### TASK OBJECTIVE
Repeat each line of the data below exactly, but skip the pictures.

### DATA BELOW
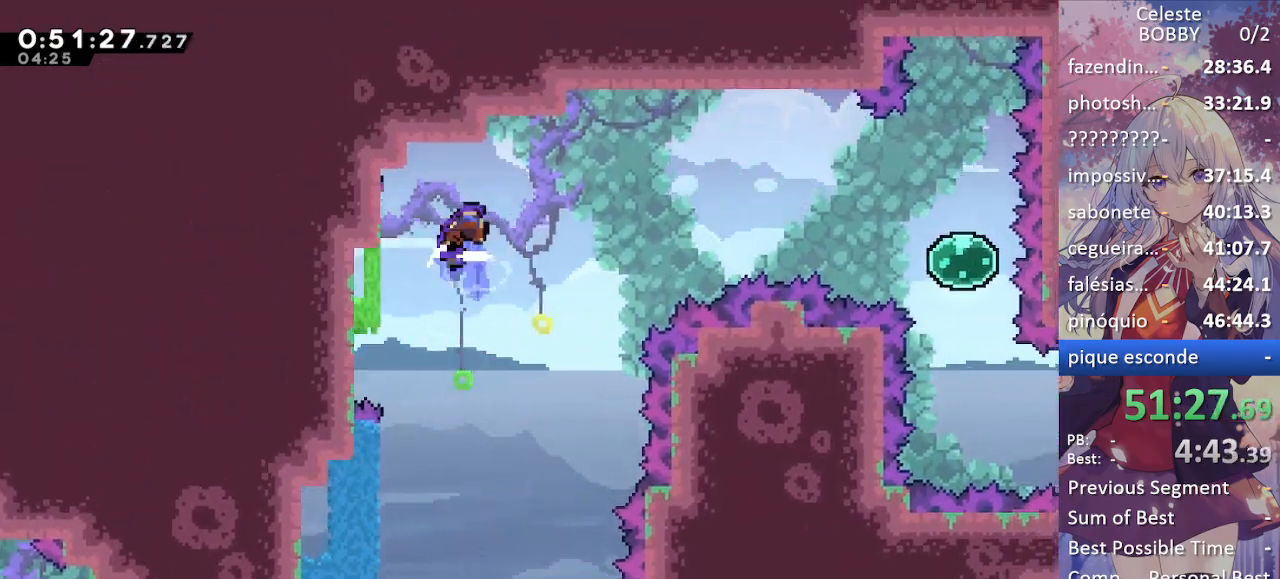
{"keys": ["grab", "right"], "events": [[84, "grab", "down"]]}
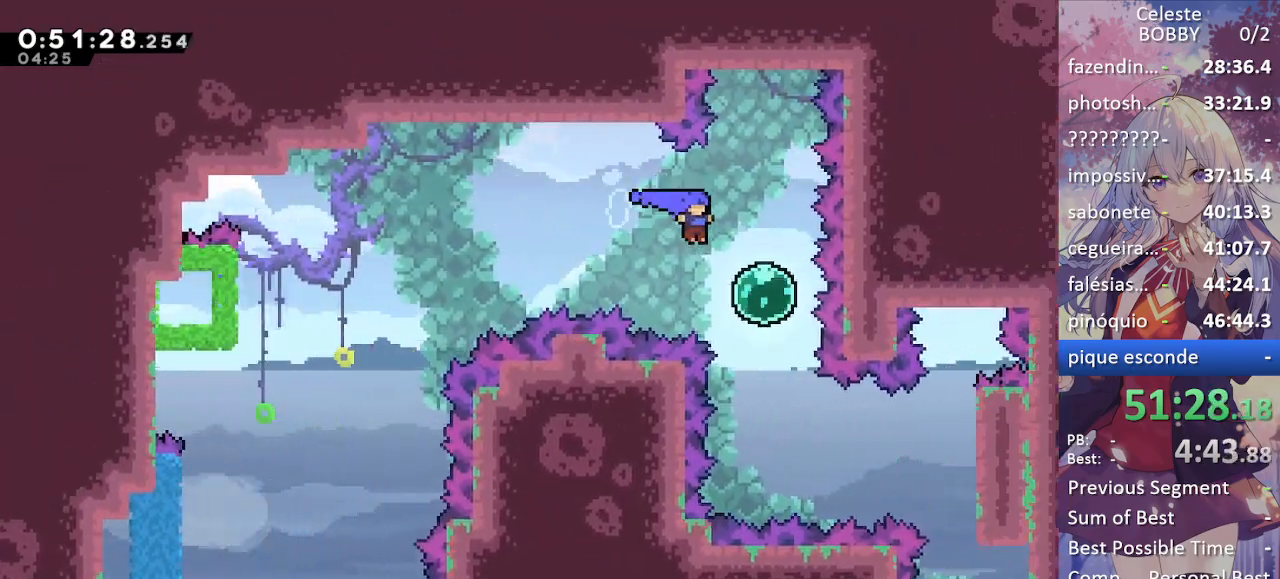
{"keys": ["dash", "right"], "events": [[50, "grab", "up"], [150, "down", "down"], [150, "right", "up"], [184, "dash", "down"], [384, "dash", "up"], [384, "down", "up"], [417, "right", "down"], [467, "dash", "down"]]}
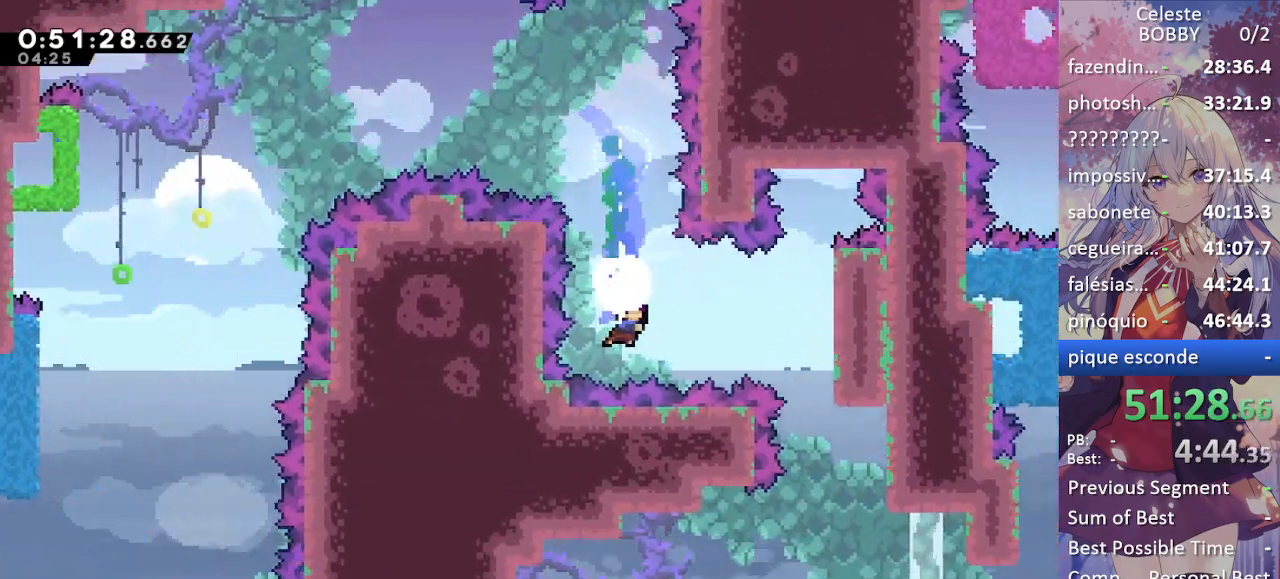
{"keys": [], "events": [[167, "dash", "up"], [217, "grab", "down"], [500, "grab", "up"], [500, "right", "up"]]}
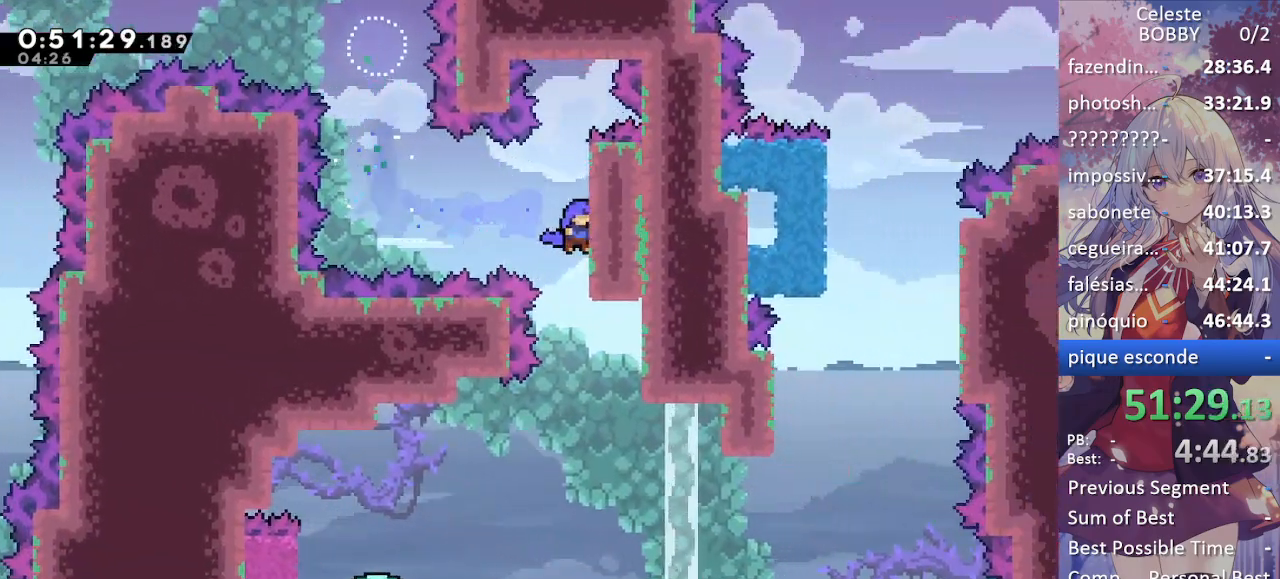
{"keys": ["grab", "left"], "events": [[167, "grab", "down"], [467, "left", "down"]]}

### TASK OUTPUT
{"keys": ["grab", "right"], "events": [[84, "grab", "down"]]}
{"keys": ["dash", "right"], "events": [[50, "grab", "up"], [150, "down", "down"], [150, "right", "up"], [184, "dash", "down"], [384, "dash", "up"], [384, "down", "up"], [417, "right", "down"], [467, "dash", "down"]]}
{"keys": [], "events": [[167, "dash", "up"], [217, "grab", "down"], [500, "grab", "up"], [500, "right", "up"]]}
{"keys": ["grab", "left"], "events": [[167, "grab", "down"], [467, "left", "down"]]}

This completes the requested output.